Key findings from the study:
- Inflation worries are driving customer sentiment. When consumers were asked, as part of the survey, why customer sentiment is the lowest it has been in 50 years, consumers responded by a five to one margin that inflation was the cause, with covid coming in a distant second. When asked about 2023, only 22% of respondents predicted inflation and the country’s state would improve. Forty-seven percent of respondents predicted inflation and the state of the country would improve three years from now. Over a five-year period, 54% of consumers are optimistic that their own finances and the state of the country will improve.
- Younger shoppers are most optimistic, but only in the short term. For 2023, 31% of consumers aged 18-34 believe their finances and the state of the country will improve, compared to just 13% of consumers over 65. Over a three and five-year timeframe, there were no significant differences by age.
- Food insecurity remains a problem. Thirty-one percent of households reported skipping or reducing the size of a meal for financial reasons. Thirty-nine percent of respondents under the age of 44 have skipped or reduced meal sizes. And households with children at home are 8% more likely than adult-only households to have skipped or reduced meal sizes. Consumers living in Idaho, Oklahoma, Arkansas, Tennessee, and West Virginia reported the highest numbers, where over 40% had skipped or reduced the size of a meal in the last year. Consumers living in Washington, Minnesota, Michigan, Massachusetts, and Maryland reported the lowest numbers, with approximately 20% having skipped or reduced the size of a meal in the last year.

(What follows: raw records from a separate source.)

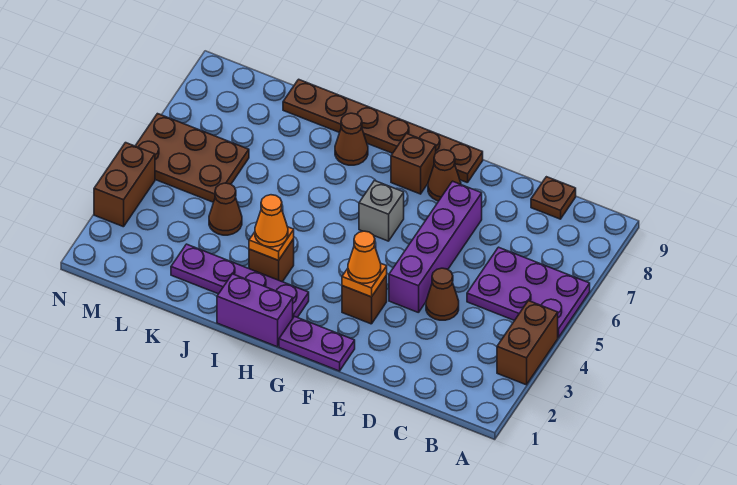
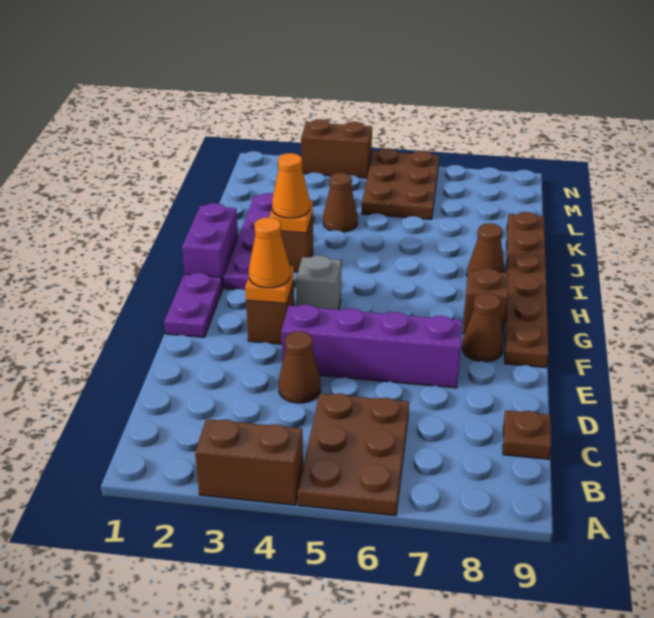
purple 2x3 plate [467,247,590,338] -> brown 2x3 plate [298,393,409,516]
grey 1x1 brick [359,181,404,241] -> grey 1x1 brick moved to [296,255,341,310]

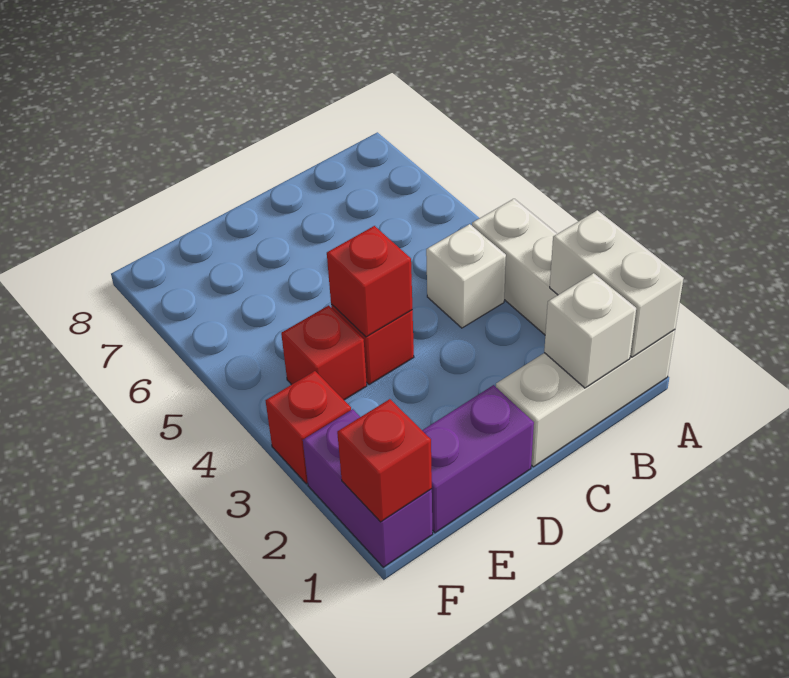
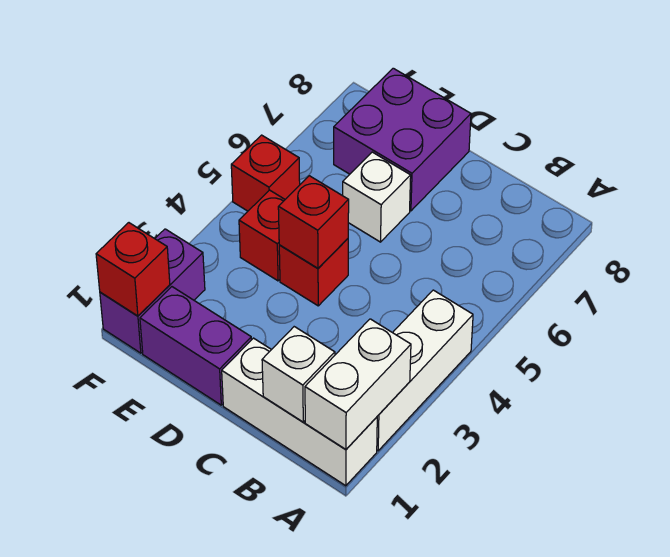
white 1x1 brick [426,224,506,328] -> white 1x1 brick moved to [343,152,411,242]
none -> purple 2x2 brick [334,68,471,211]
red 1x1 brick [266,371,351,484] -> red 1x1 brick moved to [231,135,300,211]

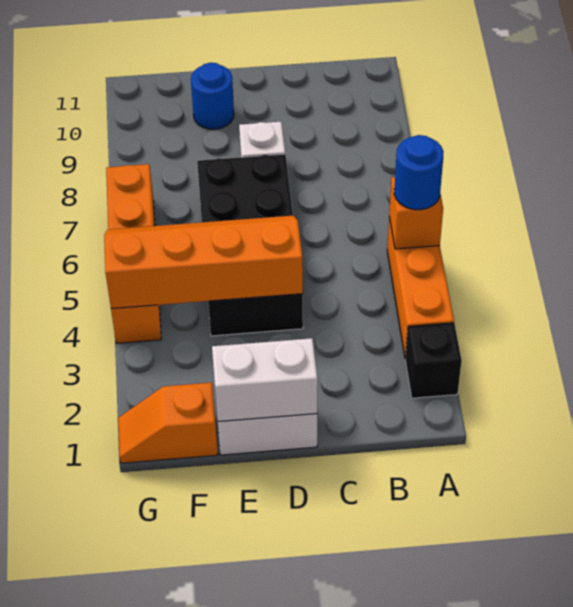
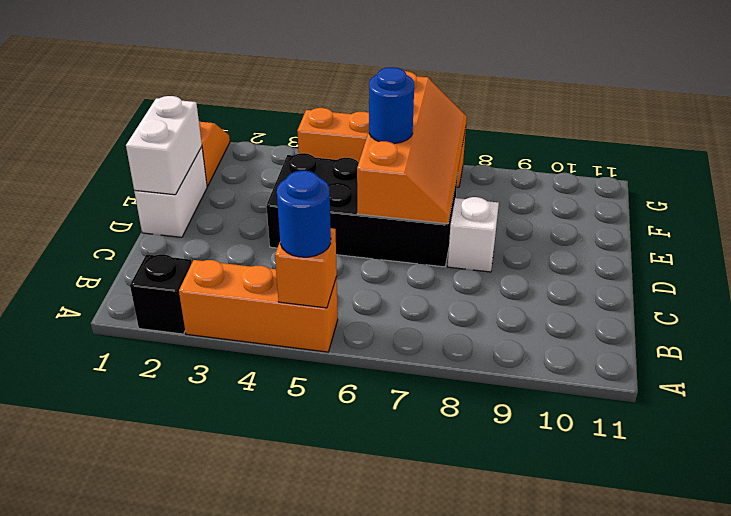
orange 2x4 slope [104,215,303,309] -> orange 2x4 slope moved to [357,71,467,224]
blue 1x1 round brick [191,63,234,129] -> blue 1x1 round brick moved to [369,67,414,144]

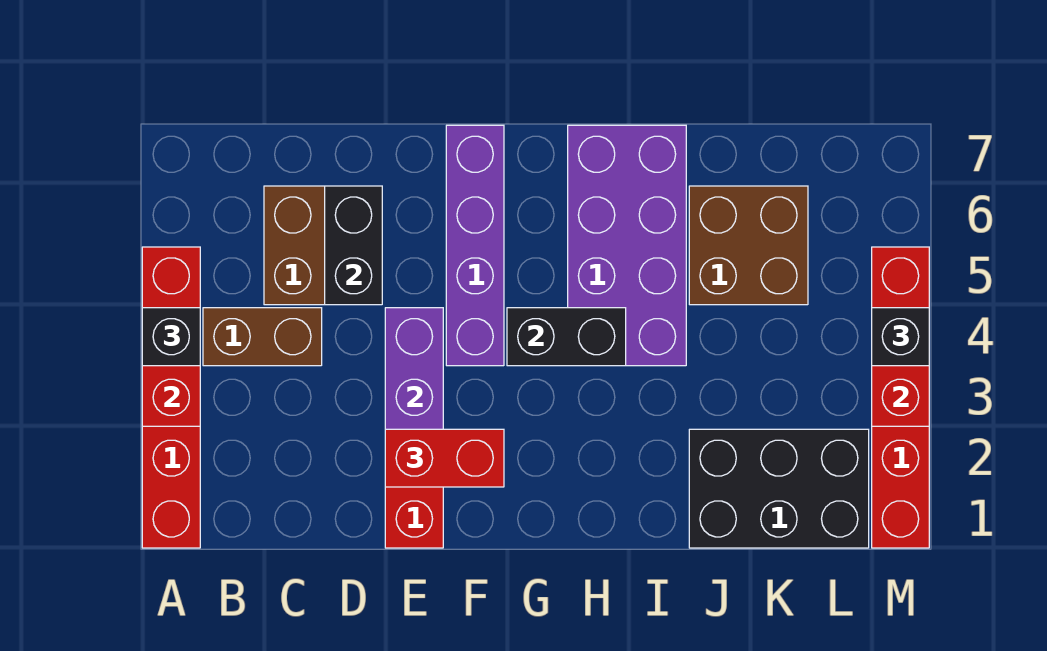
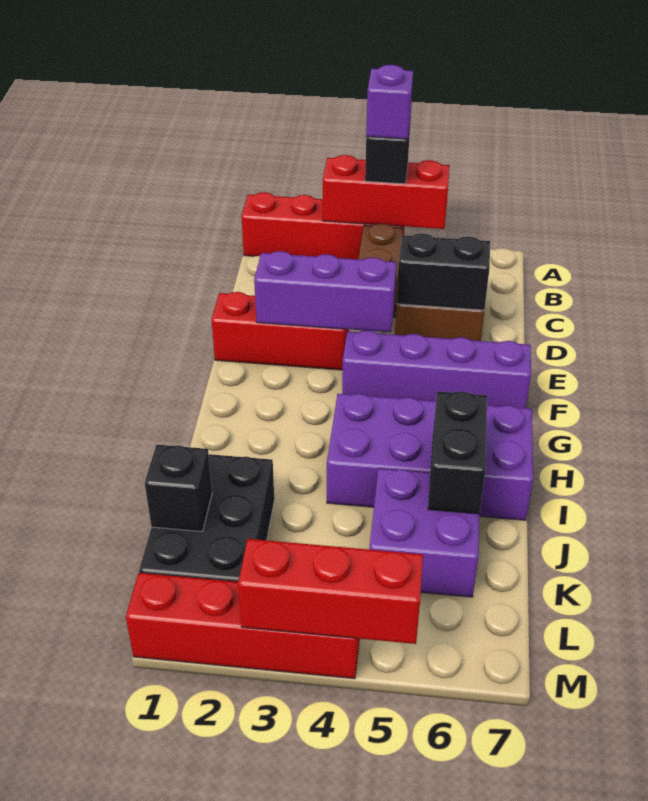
none -> purple 1x1 brick [366,65,413,139]
red 1x2 brick [385,429,504,487] -> none
black 1x2 brick [507,308,626,366] -> black 1x2 brick moved to [428,391,487,514]
brown 2x2 brick [689,186,808,305] -> purple 2x2 brick [369,468,480,597]
black 1x1 brick [872,308,929,366] -> black 1x1 brick moved to [145,445,212,532]

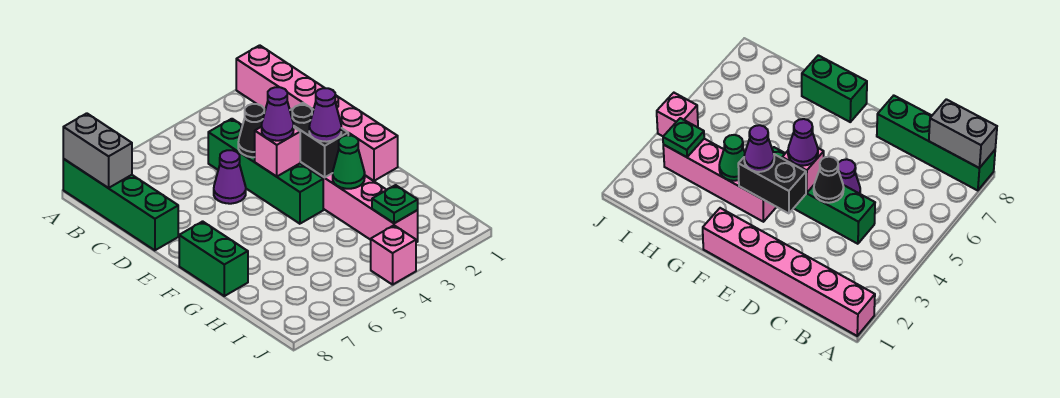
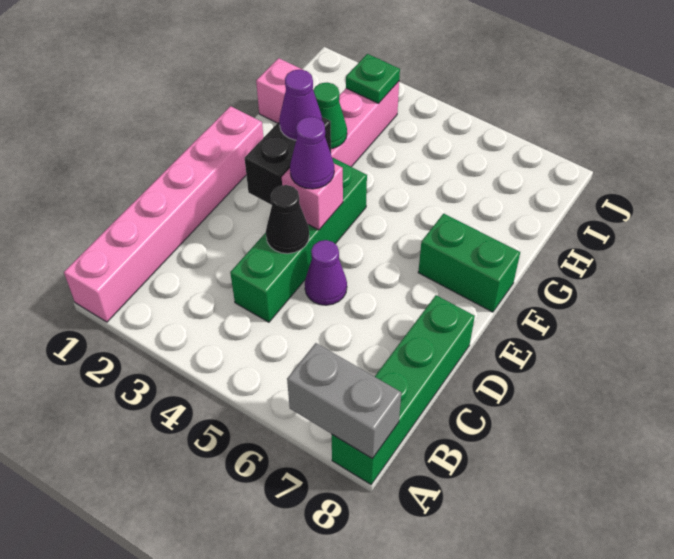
grey 1x2 brick [63,113,132,188] -> grey 1x2 brick turned to [287,343,401,459]
green 1x2 brick [179,221,248,296] -> green 1x2 brick turned to [418,214,520,312]
pink 1x1 brick [371,225,416,285] -> pink 1x1 brick moved to [256,58,303,123]

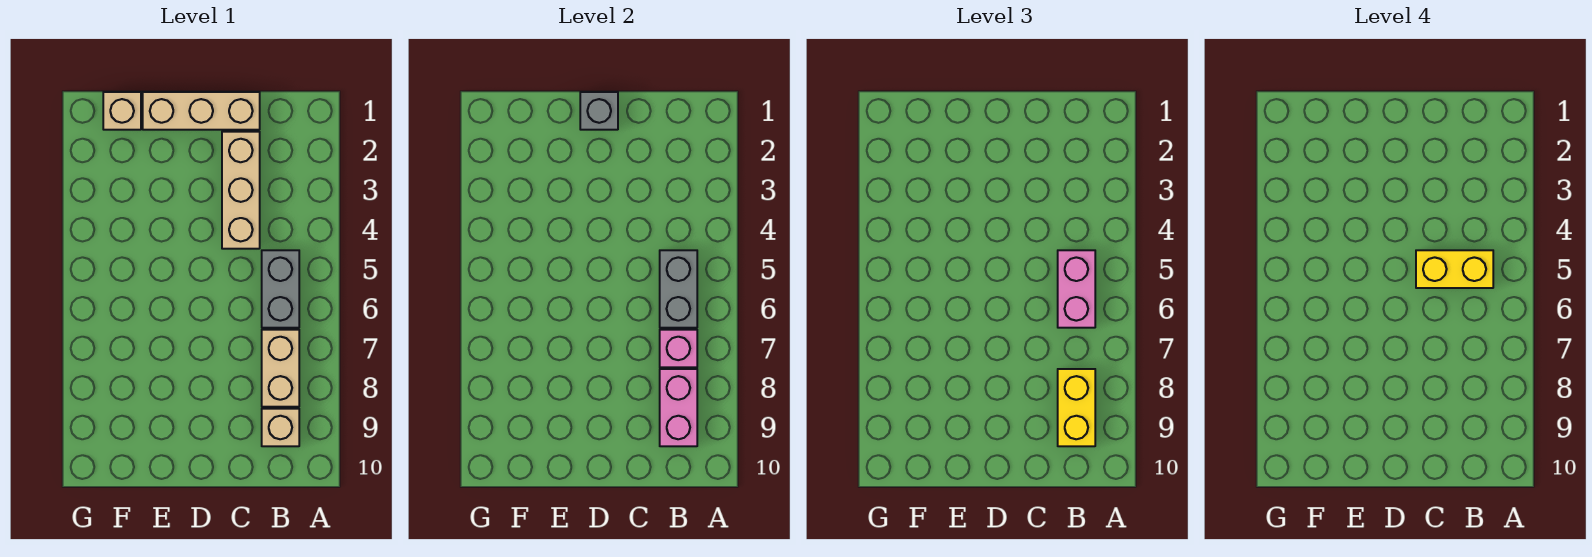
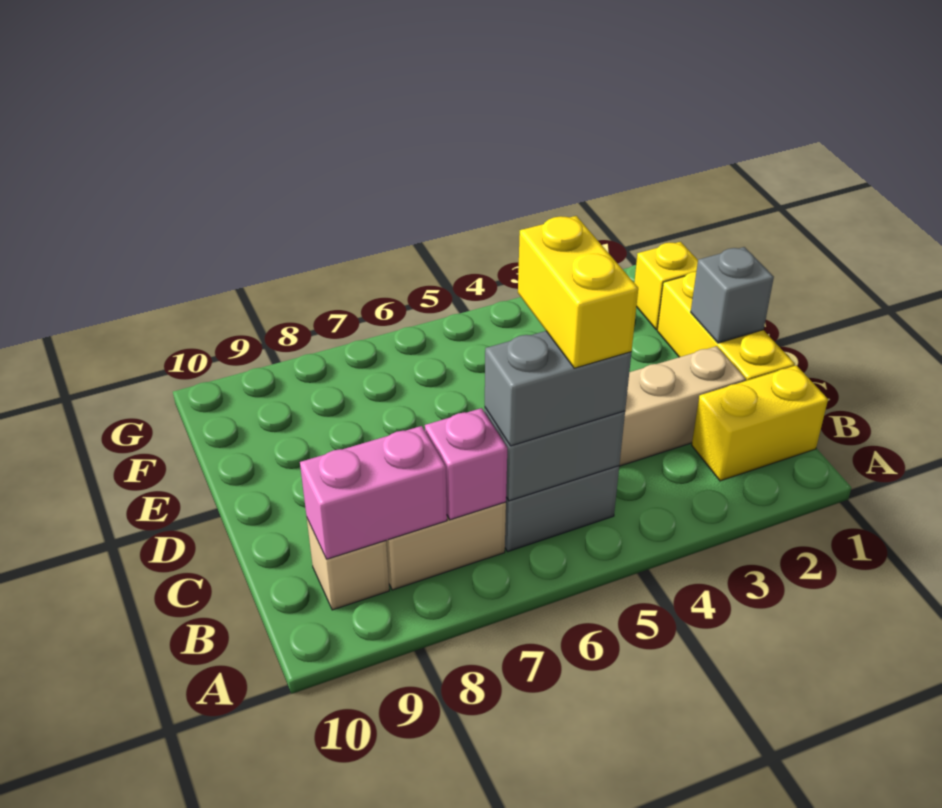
pink 1x2 brick [1058,250,1095,328] -> grey 1x2 brick [485,331,631,446]
yellow 1x2 brick [1058,369,1095,446] -> yellow 1x2 brick moved to [692,365,828,481]
tan 1x3 brick [143,92,260,130] -> yellow 1x3 brick [657,272,795,381]
tan 1x1 brick [103,92,141,130] -> yellow 1x1 brick [634,242,698,330]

- While improving slightly, most consumers continue to struggle financially. No state is immune, but the states with the highest rate of financial insecurity (75%) are Oregon, Oklahoma, Louisiana, and West Virginia. The states with the lowest rates of financial insecurity (45%) are Minnesota, Wisconsin, Maryland, and Delaware.
- Consumers want easy-to-shop and more convenient eCommerce solutions. Eighty-one percent (up 4%) of consumers say easy-to-shop websites and apps are important to them, and 78% (up 4%) want retailers to have more convenient delivery and pick-up time slots. For consumers aged 55 and over, ease and convenience are even more important. In this age group, 84% say easy-to-shop websites and apps are important to them, and 81% want convenient delivery/pick-up time slots available. Families are 16% more likely to interact with a store’s app and have a 10% greater need for the retailer to pick products as well as they would, compared to shoppers without children.
- Consumers want retailers to help them make healthy choices. Forty-four percent of consumers reported it was very or extremely important for retailers to help them make healthy choices, an increase of 3% from the previous wave. In addition, 48% reported they choose healthy foods while shopping (up 2%), 40% read diet and nutrition information (up 2%), and 29% buy products for a specific diet when they shop. The top five diets in the U.S. cited in the survey are 1) Keto; 2) Low carb; 3) Low sugar; 4) Vegetarian; 5) Gluten free.